___ Data provided

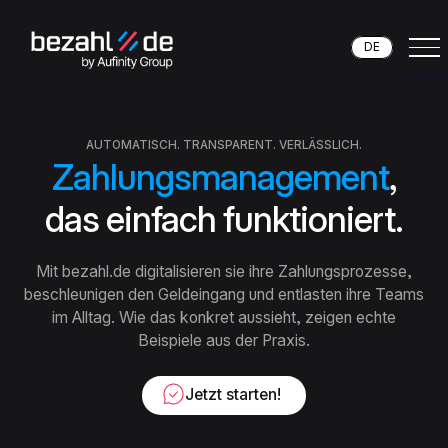
DE
AUTOMATISCH. TRANSPARENT. VERLÄSSLICH.
Zahlungsmanagement
,
das einfach funktioniert.
Mit bezahl.de digitalisieren sie ihre Zahlungsprozesse,
beschleunigen den Geldeingang und entlasten ihre Teams
im Alltag. Wie das konkret aussieht, zeigen echte
Beispiele aus der Praxis.
Jetzt starten!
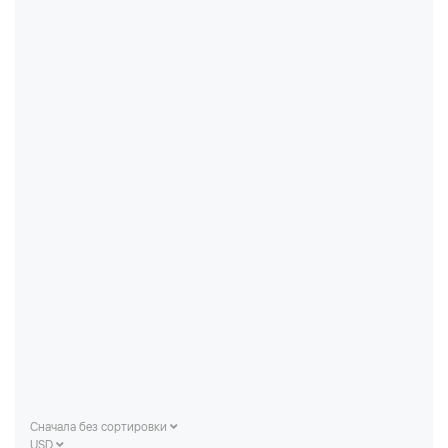
Сначала без сортировки
USD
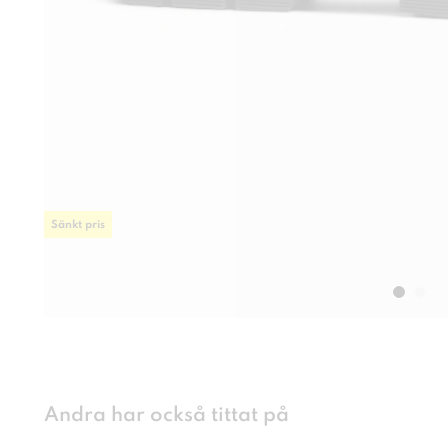
Sänkt pris
Andra har också tittat på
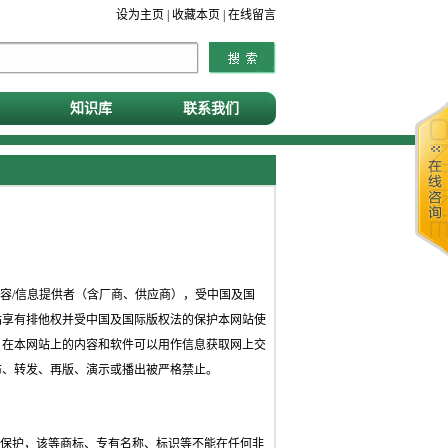
设为主页
|
收藏本页
|
在线留言
知识库
联系我们
容/信息提供者（含厂商、供应商），受中国及国
站享有排他权并受中国及国际版权法的保护本网站使
。在本网站上的内容和软件可以用作信息获取网上交
布、转发、再版、演示或播出被严格禁止。
保护，该等商标、专有名称、标识等不能在任何非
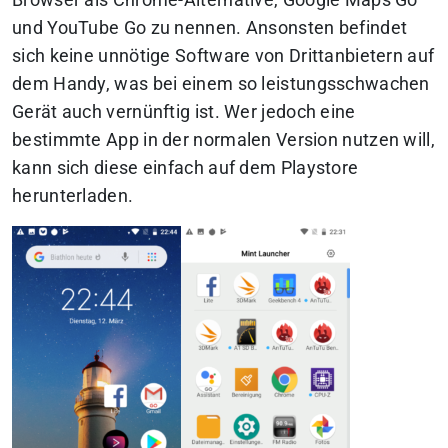
Browser als Chrome-Alternative, Google Maps Go
und YouTube Go zu nennen. Ansonsten befindet
sich keine unnötige Software von Drittanbietern auf
dem Handy, was bei einem so leistungsschwachen
Gerät auch vernünftig ist. Wer jedoch eine
bestimmte App in der normalen Version nutzen will,
kann sich diese einfach auf dem Playstore
herunterladen.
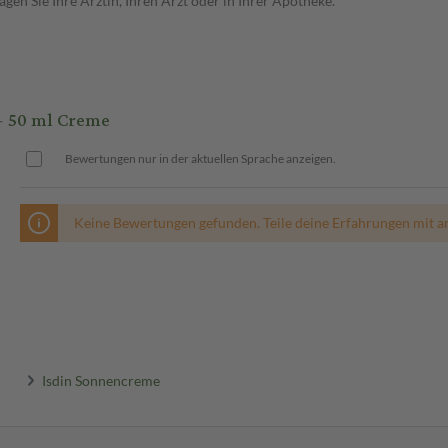
en Sie Ihre Ärztin, Ihren Arzt oder in Ihrer Apotheke.
 50 ml Creme
Bewertungen nur in der aktuellen Sprache anzeigen.
Keine Bewertungen gefunden. Teile deine Erfahrungen mit a
Isdin Sonnencreme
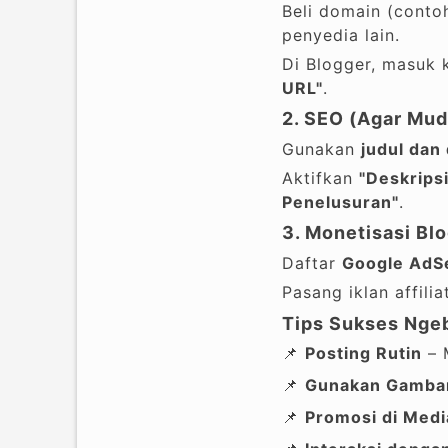
Beli domain (conto
penyedia lain.
Di Blogger, masuk
URL"
.
2. SEO (Agar Mud
Gunakan
judul dan
Aktifkan
"Deskrips
Penelusuran"
.
3. Monetisasi Bl
Daftar
Google AdS
Pasang iklan affili
Tips Sukses Ngeb
📌
Posting Rutin
– M
📌
Gunakan Gambar
📌
Promosi di Medi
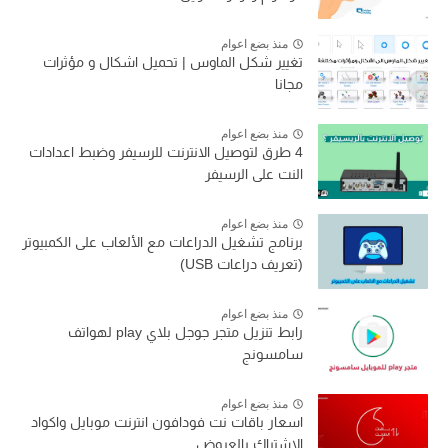
منذ بضع اعوام
تغيير شكل الماوس | تحميل اشكال و مؤثرات
مجانا
منذ بضع اعوام
4 طرق لتوصيل الانترنت للرسيفر وضبط اعدادات
النت على الرسيفر
منذ بضع اعوام
برنامج تشغيل الدراعات مع الألعاب على الكمبيوتر
(تعريف دراعات USB)
منذ بضع اعوام
رابط تنزيل متجر جوجل بلاي play لهواتف
سامسونج
منذ بضع اعوام
اسعار باقات نت فودافون انترنت موبايل واكواد
الاشتراك بالعروض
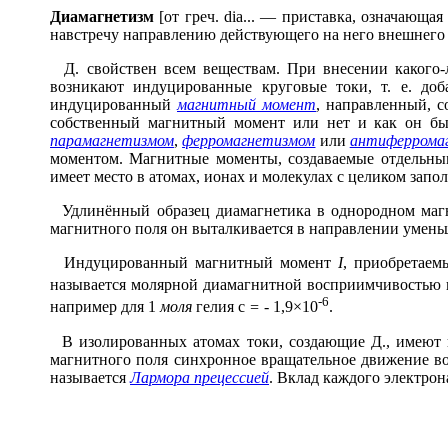
Диамагнет
и
зм
[от греч. dia... — приставка, означающа
навстречу направлению действующего на него внешнего 
Д. свойствен всем веществам. При внесении какого-л
возникают индуцированные круговые токи, т. е. до
индуцированный
магнитный момент
, направленный, с
собственный магнитный момент или нет и как он бы
парамагнетизмом
,
ферромагнетизмом
или
антиферрома
моментом. Магнитные моменты, создаваемые отдельным
имеет место в атомах, ионах и молекулах с целиком зап
Удлинённый образец диамагнетика в однородном магн
магнитного поля он выталкивается в направлении умень
Индуцированный магнитный момент
I
, приобретае
называется молярной диамагнитной восприимчивостью и
-6
например для 1
моля
гелия
c
=
-
1,9
×
10
.
В изолированных атомах токи, создающие Д., имеют н
магнитного поля синхронное вращательное движение во
называется
Лармора прецессией
. Вклад каждого электро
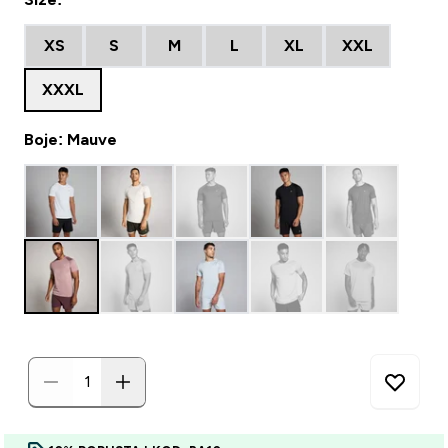
XS
S
M
L
XL
XXL
XXXL
Boje: Mauve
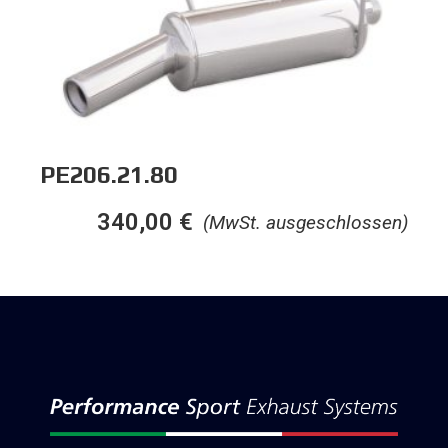
PE206.21.80
340,00
€
(MwSt. ausgeschlossen)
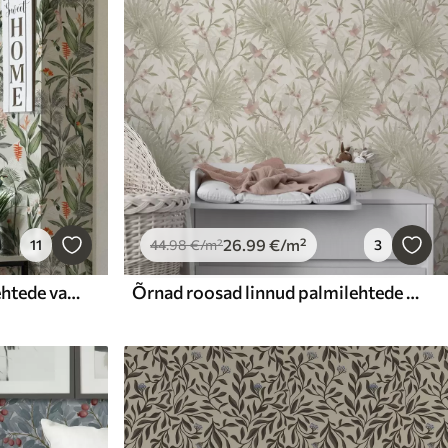
26
.99
€
/m²
11
44
.98
€
/m²
3
Troopilised linnud palmilehtede vahel
Õrnad roosad linnud palmilehtede vahel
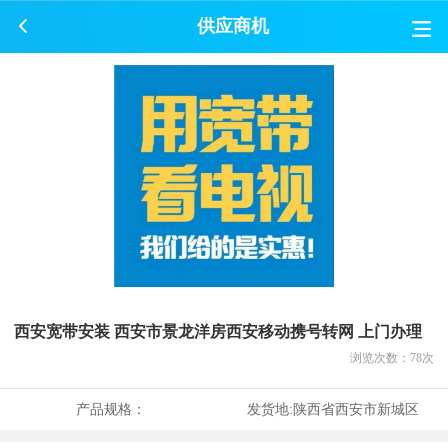
供应商机
西安宽带安装 西安市景龙洋房西安移动携号转网 上门办理
浏览次数：
78
次
产品规格：
发货地:
陕西省西安市新城区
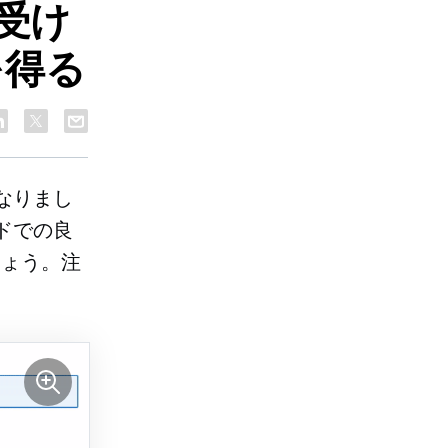
受け
を得る
なりまし
ドでの良
しょう。注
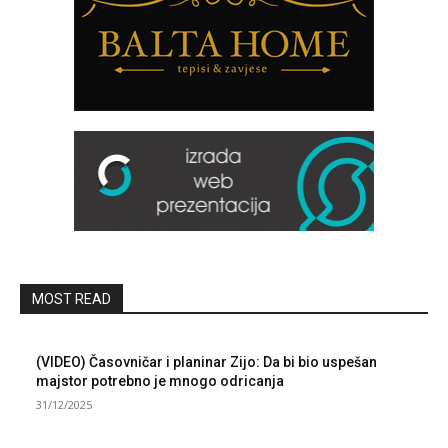
MOST READ
(VIDEO) Časovničar i planinar Zijo: Da bi bio uspešan
majstor potrebno je mnogo odricanja
31/12/2025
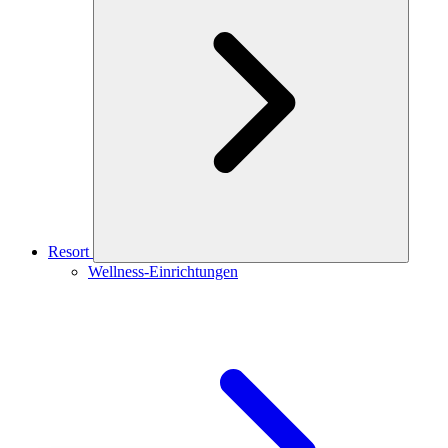
Resort
Wellness-Einrichtungen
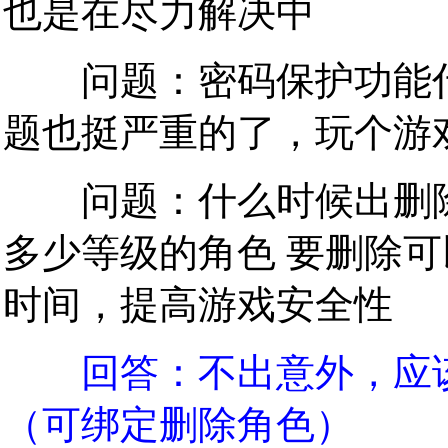
也是在尽力解决中
问题：密码保护功能什
题也挺严重的了，玩个游
问题：什么时候出删除
多少等级的角色 要删除
时间，提高游戏安全性
回答：不出意外，应
（可绑定删除角色）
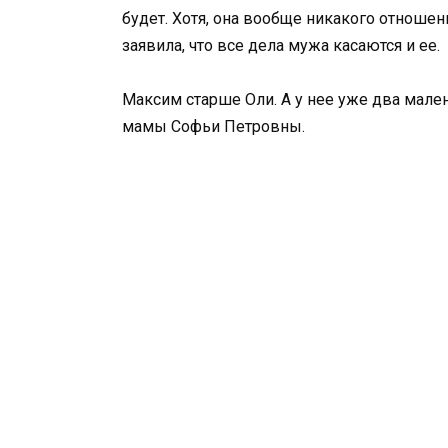
будет. Хотя, она вообще никакого отноше
заявила, что все дела мужа касаются и ее.
Максим старше Оли. А у нее уже два мале
мамы Софьи Петровны.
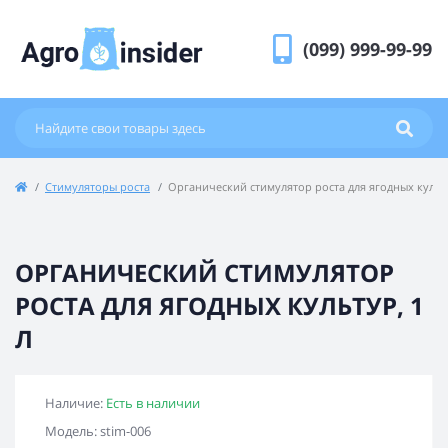
(099) 999-99-99
Стимуляторы роста
Органический стимулятор роста для ягодных культу
ОРГАНИЧЕСКИЙ СТИМУЛЯТОР
РОСТА ДЛЯ ЯГОДНЫХ КУЛЬТУР, 1
Л
Наличие:
Есть в наличии
Модель: stim-006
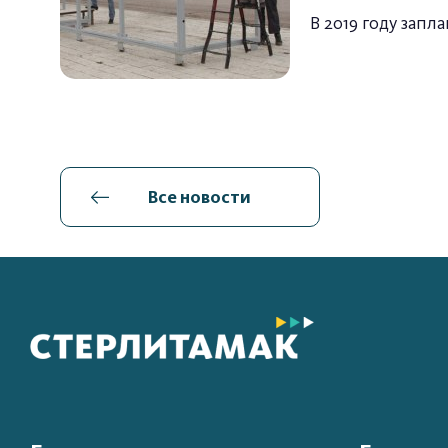
В 2019 году зап
Все новости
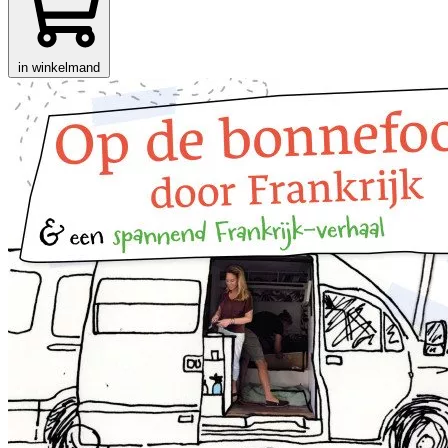
in winkelmand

______

> [Your goal] Retype the text of every entry above line for line, keeping each character unchanged. Leave the pictures out.

> [Answer area]
DE
AUTOMATISCH. TRANSPARENT. VERLÄSSLICH.
Zahlungsmanagement
,
das einfach funktioniert.
Mit bezahl.de digitalisieren sie ihre Zahlungsprozesse,
beschleunigen den Geldeingang und entlasten ihre Teams
im Alltag. Wie das konkret aussieht, zeigen echte
Beispiele aus der Praxis.
Jetzt starten!
Сначала без сортировки
USD
Sänkt pris
Andra har också tittat på
设为主页
|
收藏本页
|
在线留言
知识库
联系我们
容/信息提供者（含厂商、供应商），受中国及国
站享有排他权并受中国及国际版权法的保护本网站使
。在本网站上的内容和软件可以用作信息获取网上交
布、转发、再版、演示或播出被严格禁止。
保护，该等商标、专有名称、标识等不能在任何非
Browser als Chrome-Alternative, Google Maps Go
und YouTube Go zu nennen. Ansonsten befindet
sich keine unnötige Software von Drittanbietern auf
dem Handy, was bei einem so leistungsschwachen
Gerät auch vernünftig ist. Wer jedoch eine
bestimmte App in der normalen Version nutzen will,
kann sich diese einfach auf dem Playstore
herunterladen.
en Sie Ihre Ärztin, Ihren Arzt oder in Ihrer Apotheke.
 50 ml Creme
Bewertungen nur in der aktuellen Sprache anzeigen.
Keine Bewertungen gefunden. Teile deine Erfahrungen mit a
Isdin Sonnencreme
Beli domain (conto
penyedia lain.
Di Blogger, masuk
URL"
.
2. SEO (Agar Mud
Gunakan
judul dan
Aktifkan
"Deskrips
Penelusuran"
.
3. Monetisasi Bl
Daftar
Google AdS
Pasang iklan affili
Tips Sukses Ngeb
📌
Posting Rutin
– M
📌
Gunakan Gambar
📌
Promosi di Medi
منذ بضع اعوام
تغيير شكل الماوس | تحميل اشكال و مؤثرات
مجانا
منذ بضع اعوام
4 طرق لتوصيل الانترنت للرسيفر وضبط اعدادات
النت على الرسيفر
منذ بضع اعوام
برنامج تشغيل الدراعات مع الألعاب على الكمبيوتر
(تعريف دراعات USB)
منذ بضع اعوام
رابط تنزيل متجر جوجل بلاي play لهواتف
سامسونج
منذ بضع اعوام
اسعار باقات نت فودافون انترنت موبايل واكواد
الاشتراك بالعروض
Диамагнет
и
зм
[от греч. dia... — приставка, означающа
навстречу направлению действующего на него внешнего 
Д. свойствен всем веществам. При внесении какого-л
возникают индуцированные круговые токи, т. е. до
индуцированный
магнитный момент
, направленный, с
собственный магнитный момент или нет и как он бы
парамагнетизмом
,
ферромагнетизмом
или
антиферрома
моментом. Магнитные моменты, создаваемые отдельным
имеет место в атомах, ионах и молекулах с целиком зап
Удлинённый образец диамагнетика в однородном магн
магнитного поля он выталкивается в направлении умень
Индуцированный магнитный момент
I
, приобретае
называется молярной диамагнитной восприимчивостью и
-6
например для 1
моля
гелия
c
=
-
1,9
×
10
.
В изолированных атомах токи, создающие Д., имеют н
магнитного поля синхронное вращательное движение во
называется
Лармора прецессией
. Вклад каждого электро
XS
S
M
L
XL
XXL
XXXL
Boje: Mauve
PE206.21.80
340,00
€
(MwSt. ausgeschlossen)
26
.99
€
/m²
11
44
.98
€
/m²
3
Troopilised linnud palmilehtede vahel
Õrnad roosad linnud palmilehtede vahel
供应商机
西安宽带安装 西安市景龙洋房西安移动携号转网 上门办理
浏览次数：
78
次
产品规格：
发货地:
陕西省西安市新城区
受け
を得る
なりまし
ドでの良
しょう。注
MOST READ
(VIDEO) Časovničar i planinar Zijo: Da bi bio uspešan
majstor potrebno je mnogo odricanja
31/12/2025
Resort
Wellness-Einrichtungen
也是在尽力解决中
问题：密码保护功能什
题也挺严重的了，玩个游
问题：什么时候出删除
多少等级的角色 要删除
时间，提高游戏安全性
回答：不出意外，应
（可绑定删除角色）
будет. Хотя, она вообще никакого отноше
заявила, что все дела мужа касаются и ее.
Максим старше Оли. А у нее уже два мале
мамы Софьи Петровны.
(099) 999-99-99
Стимуляторы роста
Органический стимулятор роста для ягодных культу
ОРГАНИЧЕСКИЙ СТИМУЛЯТОР
РОСТА ДЛЯ ЯГОДНЫХ КУЛЬТУР, 1
Л
Наличие:
Есть в наличии
Модель: stim-006
В 2019 году зап
Все новости
in winkelmand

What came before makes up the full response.